Fifteen people were injured, some in the stampede, after at least one shooter opened fire before dawn at the Blue Parrot nightclub during the BPM festival, Mayor Cristina Torres told Turquesa radio.
Three of the dead are foreigners, said Torres, mayor of the municipality of Solidaridad, which includes the popular beach resort.
"For the moment we have indications that one person opened fire," Torres said, adding that authorities were contacting the US, Canadian and Colombian consulates to provide information about their citizens' conditions.
She said the shooting appeared to have taken place inside the club, causing people to flee in panic.

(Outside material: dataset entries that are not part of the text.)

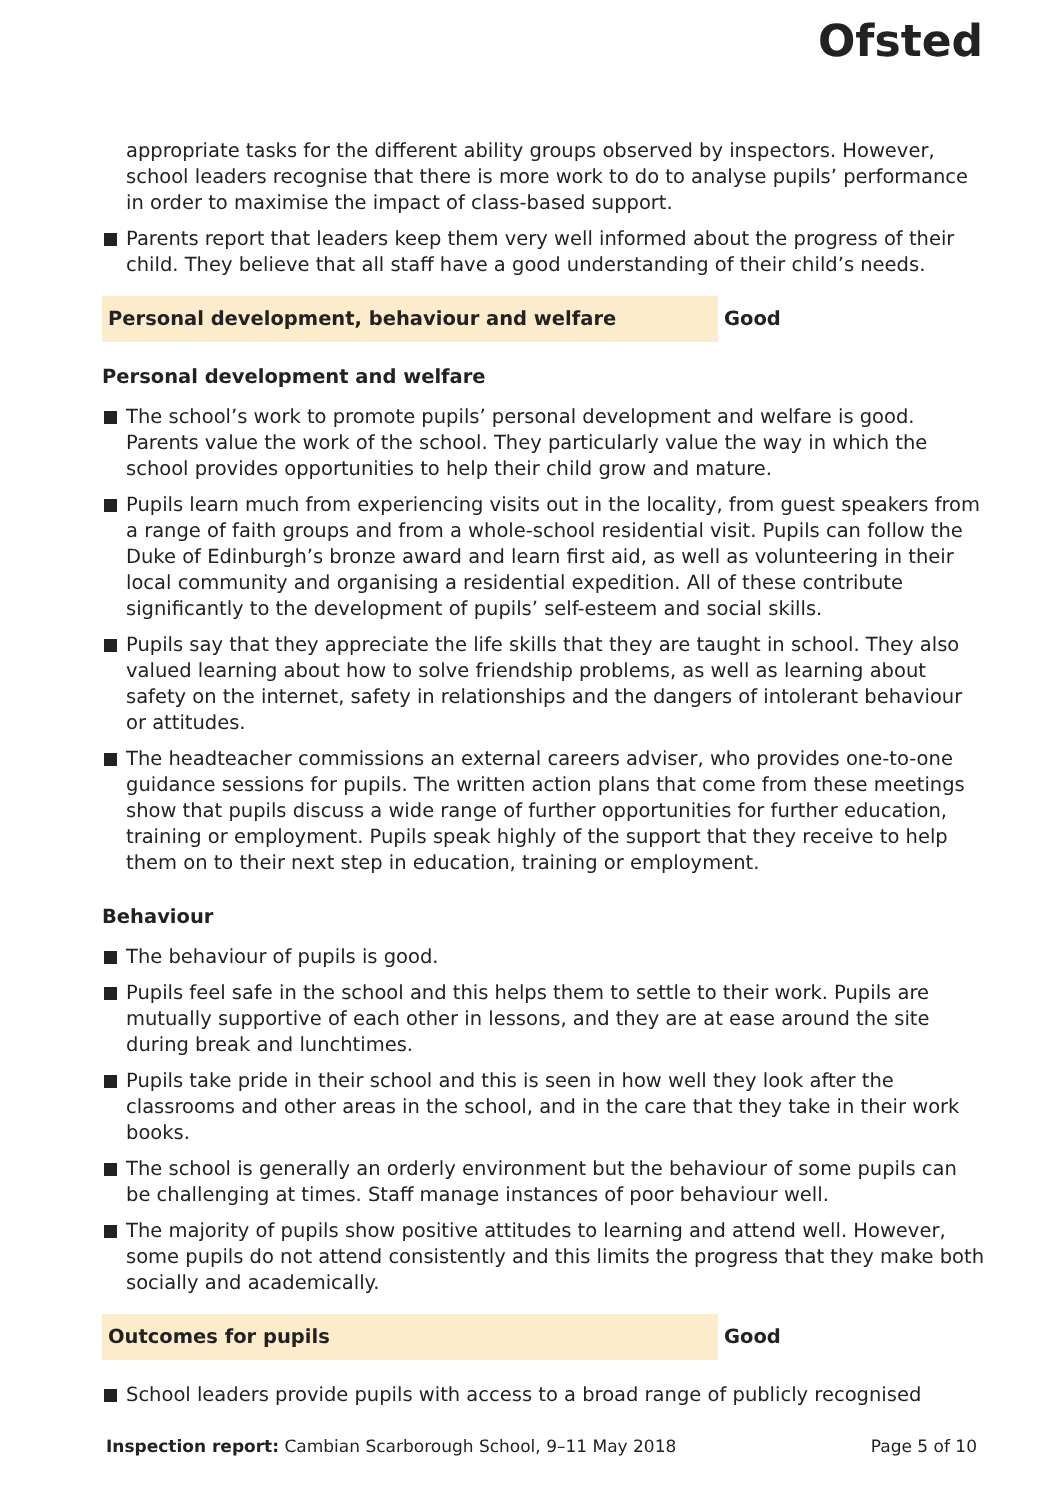Ofsted
appropriate tasks for the different ability groups observed by inspectors. However, school leaders recognise that there is more work to do to analyse pupils’ performance in order to maximise the impact of class-based support.
Parents report that leaders keep them very well informed about the progress of their child. They believe that all staff have a good understanding of their child’s needs.
Personal development, behaviour and welfare Good
Personal development and welfare
The school’s work to promote pupils’ personal development and welfare is good. Parents value the work of the school. They particularly value the way in which the school provides opportunities to help their child grow and mature.
Pupils learn much from experiencing visits out in the locality, from guest speakers from a range of faith groups and from a whole-school residential visit. Pupils can follow the Duke of Edinburgh’s bronze award and learn first aid, as well as volunteering in their local community and organising a residential expedition. All of these contribute significantly to the development of pupils’ self-esteem and social skills.
Pupils say that they appreciate the life skills that they are taught in school. They also valued learning about how to solve friendship problems, as well as learning about safety on the internet, safety in relationships and the dangers of intolerant behaviour or attitudes.
The headteacher commissions an external careers adviser, who provides one-to-one guidance sessions for pupils. The written action plans that come from these meetings show that pupils discuss a wide range of further opportunities for further education, training or employment. Pupils speak highly of the support that they receive to help them on to their next step in education, training or employment.
Behaviour
The behaviour of pupils is good.
Pupils feel safe in the school and this helps them to settle to their work. Pupils are mutually supportive of each other in lessons, and they are at ease around the site during break and lunchtimes.
Pupils take pride in their school and this is seen in how well they look after the classrooms and other areas in the school, and in the care that they take in their work books.
The school is generally an orderly environment but the behaviour of some pupils can be challenging at times. Staff manage instances of poor behaviour well.
The majority of pupils show positive attitudes to learning and attend well. However, some pupils do not attend consistently and this limits the progress that they make both socially and academically.
Outcomes for pupils Good
School leaders provide pupils with access to a broad range of publicly recognised
Inspection report: Cambian Scarborough School, 9–11 May 2018
Page 5 of 10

Other witnesses said it happened outside the club.
"We are overcome with grief over this senseless act of violence and we are cooperating fully with local law enforcement and government officials as they continue their investigation," BPM said in a statement posted on its Facebook page.
Videos purportedly shot at the scene shown on television and social media appear to show dancers ducking for cover and out on the streets running to safety.
"This is a very, very sad situation. Tryna get my head around it still. Thoughts and condolences to all affected," Scottish DJ Jackmaster, who was performing at BPM, said on Twitter.
The BPM festival, which was entering its 10th year, has grown to be one of the most important electronic music events in the world, with top DJs flying in every January to play the clubs of Playa del Carmen along Mexico's Caribbean coast.
Quintana Roo and the surrounding Yucatan peninsula have traditionally been less violent than other parts of Mexico, with relatively low murder rates. However, with many foreign tourists and a vibrant night life scene, there has long been an important local drug market in and around Playa Del Carmen.
In recent years, Mexico's Caribbean coast has drawn DJs and fans of electronic music to the beautiful, balmy region during the frigid European and North American winters.